Translate this sentence from the passage on surgical supervision at rural hospitals into Spanish: "The newly created communication channels proved to be life-saving during the management of complex cases, especially in situations where urgent intervention was required."

▸ Document text
◆ ◆ ◆ ◆

The surgeons also played a role in improving the working environment at intervention hospitals by strengthening relationships between MLs and MOs. It has previously been documented that in the district hospital setting, although medical doctors (MDs) have higher medical education than MLs, the consistent exposure of MLs to surgery while in training has led to their skills exceeding those of the doctors at times [
26]. Tension revolving around seniority, role definition and the scope of decision-making/practice boundaries are some work environment issues in the relationship between the two cadres that have previously been reported in other studies [
4,
6,
35]. Although most MOs in this study appreciated the MLs’ surgical capabilities, some surgeons reported they had resolved disputes between MLs and MOs which, if left unresolved, could have potentially affected the delivery of surgery or even compromised patient care.
The supervision also improved the functional dynamics of DLHs on an institutional level. By improving the individual-level skill sets of MLs and establishing communication channels between DLHs and central hospitals, the local surgical teams were able to undertake more cases [
20] and avoid unnecessary referrals to the central hospitals. Interviewed cadres also reported the cost benefits of reducing such referrals, confirming findings from other studies with other studies carried out in the SSA region [
35‐
38]. Additionally, these communication channels between the hospitals also contributed to the overall safety of surgical practice at rural hospitals.
The newly created communication channels proved to be life-saving during the management of complex cases, especially in situations where urgent intervention was required. Moreover, the interviewed surgeons reported the importance of periodically placing provincial surgeons in rural areas in terms of lobbying and advocating. Due to the severe shortage of consultant surgeons in Zambia [
39], their influential power at a provincial level is yet to be utilised. Considering almost all cadres reporting the issue of limited surgical supplies, a frequently occurring phenomenon in the SSA region [
40], the exposure of DLHs to provincial surgeons also appeared to be effective in that sense.

◆ ◆ ◆ ◆

▸ Data shown
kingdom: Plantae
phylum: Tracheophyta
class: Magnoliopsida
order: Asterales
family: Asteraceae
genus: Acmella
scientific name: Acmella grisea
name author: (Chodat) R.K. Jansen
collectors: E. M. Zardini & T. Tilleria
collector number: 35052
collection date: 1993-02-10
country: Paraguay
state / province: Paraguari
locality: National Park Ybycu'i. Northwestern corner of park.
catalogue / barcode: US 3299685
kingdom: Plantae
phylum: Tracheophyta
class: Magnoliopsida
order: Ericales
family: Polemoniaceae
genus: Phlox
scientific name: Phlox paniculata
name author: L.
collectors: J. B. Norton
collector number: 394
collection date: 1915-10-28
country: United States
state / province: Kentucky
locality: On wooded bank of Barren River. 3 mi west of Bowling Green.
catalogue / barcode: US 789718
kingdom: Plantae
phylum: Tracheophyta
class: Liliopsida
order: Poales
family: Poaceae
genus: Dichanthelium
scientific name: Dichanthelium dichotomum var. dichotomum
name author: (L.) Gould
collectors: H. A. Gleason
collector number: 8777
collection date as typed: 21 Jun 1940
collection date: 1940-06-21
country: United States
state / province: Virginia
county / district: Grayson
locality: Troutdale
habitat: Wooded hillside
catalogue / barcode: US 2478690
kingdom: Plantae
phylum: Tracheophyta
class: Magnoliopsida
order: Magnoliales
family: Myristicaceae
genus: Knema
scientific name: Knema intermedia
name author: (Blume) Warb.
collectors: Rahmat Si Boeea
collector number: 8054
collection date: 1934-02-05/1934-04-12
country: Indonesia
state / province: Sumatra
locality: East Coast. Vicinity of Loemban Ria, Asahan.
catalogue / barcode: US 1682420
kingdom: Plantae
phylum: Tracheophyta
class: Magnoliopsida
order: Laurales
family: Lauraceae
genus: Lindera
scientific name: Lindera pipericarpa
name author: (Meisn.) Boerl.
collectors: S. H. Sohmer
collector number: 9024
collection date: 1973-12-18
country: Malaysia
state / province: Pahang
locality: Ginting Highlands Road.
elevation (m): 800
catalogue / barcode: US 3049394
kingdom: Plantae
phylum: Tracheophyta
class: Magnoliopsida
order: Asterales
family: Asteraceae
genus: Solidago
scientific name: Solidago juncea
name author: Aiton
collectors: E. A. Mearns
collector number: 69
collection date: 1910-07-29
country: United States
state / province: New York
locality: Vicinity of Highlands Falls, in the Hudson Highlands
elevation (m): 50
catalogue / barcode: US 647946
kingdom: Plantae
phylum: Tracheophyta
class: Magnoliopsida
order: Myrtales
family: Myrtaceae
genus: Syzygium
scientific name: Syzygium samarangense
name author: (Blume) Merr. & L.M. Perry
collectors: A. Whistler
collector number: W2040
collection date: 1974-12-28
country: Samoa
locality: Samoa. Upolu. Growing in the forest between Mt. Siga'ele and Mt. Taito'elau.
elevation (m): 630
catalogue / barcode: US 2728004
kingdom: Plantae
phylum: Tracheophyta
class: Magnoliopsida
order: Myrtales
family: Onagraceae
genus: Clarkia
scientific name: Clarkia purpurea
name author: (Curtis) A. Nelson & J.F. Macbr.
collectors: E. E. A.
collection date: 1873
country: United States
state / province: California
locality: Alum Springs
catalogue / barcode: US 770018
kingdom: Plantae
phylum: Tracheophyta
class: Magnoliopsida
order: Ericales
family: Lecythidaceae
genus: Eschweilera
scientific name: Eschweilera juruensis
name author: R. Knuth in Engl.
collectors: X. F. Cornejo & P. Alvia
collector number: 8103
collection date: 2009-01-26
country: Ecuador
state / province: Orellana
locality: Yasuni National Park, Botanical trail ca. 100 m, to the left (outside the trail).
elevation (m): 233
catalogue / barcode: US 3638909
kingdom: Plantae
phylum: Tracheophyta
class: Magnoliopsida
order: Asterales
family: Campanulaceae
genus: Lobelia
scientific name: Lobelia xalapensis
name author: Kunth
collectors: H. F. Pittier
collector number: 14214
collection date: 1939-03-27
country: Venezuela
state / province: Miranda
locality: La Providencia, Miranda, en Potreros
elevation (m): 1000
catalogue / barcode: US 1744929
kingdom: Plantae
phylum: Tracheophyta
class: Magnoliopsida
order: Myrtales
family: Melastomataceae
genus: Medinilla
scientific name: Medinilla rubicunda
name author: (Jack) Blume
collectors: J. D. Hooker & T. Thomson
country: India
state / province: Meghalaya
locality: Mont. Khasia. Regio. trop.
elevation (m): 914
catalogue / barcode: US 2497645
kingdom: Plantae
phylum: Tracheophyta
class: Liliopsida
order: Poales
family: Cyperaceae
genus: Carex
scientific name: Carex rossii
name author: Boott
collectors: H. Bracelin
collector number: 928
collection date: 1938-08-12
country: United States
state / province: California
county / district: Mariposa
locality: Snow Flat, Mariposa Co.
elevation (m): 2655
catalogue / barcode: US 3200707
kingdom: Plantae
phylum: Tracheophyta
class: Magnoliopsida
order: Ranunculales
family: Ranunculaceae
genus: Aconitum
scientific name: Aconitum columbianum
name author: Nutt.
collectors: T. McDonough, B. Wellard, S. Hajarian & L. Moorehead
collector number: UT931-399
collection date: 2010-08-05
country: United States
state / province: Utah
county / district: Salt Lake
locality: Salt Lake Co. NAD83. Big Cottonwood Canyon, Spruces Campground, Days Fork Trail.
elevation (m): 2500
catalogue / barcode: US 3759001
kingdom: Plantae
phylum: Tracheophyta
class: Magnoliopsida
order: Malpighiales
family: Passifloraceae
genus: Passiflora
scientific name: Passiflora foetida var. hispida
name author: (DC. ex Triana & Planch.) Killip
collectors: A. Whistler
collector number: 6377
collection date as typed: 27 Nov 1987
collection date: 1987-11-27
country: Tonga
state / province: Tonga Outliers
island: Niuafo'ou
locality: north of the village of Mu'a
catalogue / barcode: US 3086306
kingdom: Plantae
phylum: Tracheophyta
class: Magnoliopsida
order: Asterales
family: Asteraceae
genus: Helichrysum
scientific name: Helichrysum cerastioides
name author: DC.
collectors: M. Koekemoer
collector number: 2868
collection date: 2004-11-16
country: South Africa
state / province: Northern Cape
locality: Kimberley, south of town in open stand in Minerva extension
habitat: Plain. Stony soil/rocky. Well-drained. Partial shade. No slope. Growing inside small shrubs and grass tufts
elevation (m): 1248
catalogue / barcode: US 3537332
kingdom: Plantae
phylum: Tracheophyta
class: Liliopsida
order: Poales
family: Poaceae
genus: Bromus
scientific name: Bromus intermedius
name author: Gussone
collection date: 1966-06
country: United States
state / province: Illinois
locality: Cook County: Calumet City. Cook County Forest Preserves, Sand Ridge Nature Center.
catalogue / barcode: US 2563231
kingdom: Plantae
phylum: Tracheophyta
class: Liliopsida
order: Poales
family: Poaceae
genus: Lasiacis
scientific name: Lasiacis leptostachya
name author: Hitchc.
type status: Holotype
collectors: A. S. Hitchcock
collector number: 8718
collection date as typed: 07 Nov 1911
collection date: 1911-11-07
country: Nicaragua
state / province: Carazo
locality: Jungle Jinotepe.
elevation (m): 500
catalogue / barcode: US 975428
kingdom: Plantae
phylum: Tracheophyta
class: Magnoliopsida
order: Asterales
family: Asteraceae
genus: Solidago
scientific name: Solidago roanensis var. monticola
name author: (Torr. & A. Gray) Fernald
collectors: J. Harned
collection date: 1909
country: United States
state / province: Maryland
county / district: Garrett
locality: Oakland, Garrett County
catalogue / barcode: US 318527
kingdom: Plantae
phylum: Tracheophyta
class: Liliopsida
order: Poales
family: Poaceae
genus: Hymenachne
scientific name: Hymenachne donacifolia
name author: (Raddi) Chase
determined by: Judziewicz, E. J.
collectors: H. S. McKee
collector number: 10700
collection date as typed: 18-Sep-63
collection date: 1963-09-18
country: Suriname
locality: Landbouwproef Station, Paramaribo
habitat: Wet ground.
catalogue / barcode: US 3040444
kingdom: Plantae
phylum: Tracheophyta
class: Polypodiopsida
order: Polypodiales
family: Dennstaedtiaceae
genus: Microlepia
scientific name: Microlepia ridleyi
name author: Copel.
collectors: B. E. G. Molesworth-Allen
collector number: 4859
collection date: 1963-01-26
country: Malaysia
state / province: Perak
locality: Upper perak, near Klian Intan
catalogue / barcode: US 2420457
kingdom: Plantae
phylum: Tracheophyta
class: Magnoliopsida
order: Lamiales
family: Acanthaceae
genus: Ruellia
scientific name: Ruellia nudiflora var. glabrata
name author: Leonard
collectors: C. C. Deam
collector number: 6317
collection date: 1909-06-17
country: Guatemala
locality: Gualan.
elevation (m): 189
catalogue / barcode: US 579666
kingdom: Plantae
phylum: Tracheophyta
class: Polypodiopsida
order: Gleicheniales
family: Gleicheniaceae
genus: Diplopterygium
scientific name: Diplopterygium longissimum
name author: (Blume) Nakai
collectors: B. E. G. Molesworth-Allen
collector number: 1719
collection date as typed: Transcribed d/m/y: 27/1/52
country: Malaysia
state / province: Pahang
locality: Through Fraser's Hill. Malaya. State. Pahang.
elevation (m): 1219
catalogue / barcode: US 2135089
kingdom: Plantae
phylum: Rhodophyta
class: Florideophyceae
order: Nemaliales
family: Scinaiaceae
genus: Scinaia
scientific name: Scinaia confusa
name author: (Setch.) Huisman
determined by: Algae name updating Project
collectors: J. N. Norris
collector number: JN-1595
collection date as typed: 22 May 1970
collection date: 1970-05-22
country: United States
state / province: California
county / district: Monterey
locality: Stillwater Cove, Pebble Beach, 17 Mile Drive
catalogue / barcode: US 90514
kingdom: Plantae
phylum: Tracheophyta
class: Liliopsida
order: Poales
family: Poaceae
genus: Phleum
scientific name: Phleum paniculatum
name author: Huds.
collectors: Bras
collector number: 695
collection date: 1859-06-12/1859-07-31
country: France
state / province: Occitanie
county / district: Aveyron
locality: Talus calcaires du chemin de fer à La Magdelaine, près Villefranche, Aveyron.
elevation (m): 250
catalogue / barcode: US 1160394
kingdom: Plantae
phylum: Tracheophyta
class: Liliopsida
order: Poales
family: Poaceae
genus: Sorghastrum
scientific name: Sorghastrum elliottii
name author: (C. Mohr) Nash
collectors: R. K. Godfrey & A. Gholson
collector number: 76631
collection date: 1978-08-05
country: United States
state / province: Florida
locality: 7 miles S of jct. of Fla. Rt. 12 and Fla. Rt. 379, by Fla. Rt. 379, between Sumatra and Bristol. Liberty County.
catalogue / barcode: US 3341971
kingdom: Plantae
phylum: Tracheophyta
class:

◆ ◆ ◆ ◆

▸ Answer section
Los canales de comunicación recién creados demostraron salvar vidas durante el manejo de casos complejos, especialmente en situaciones en las que se requería una intervención urgente.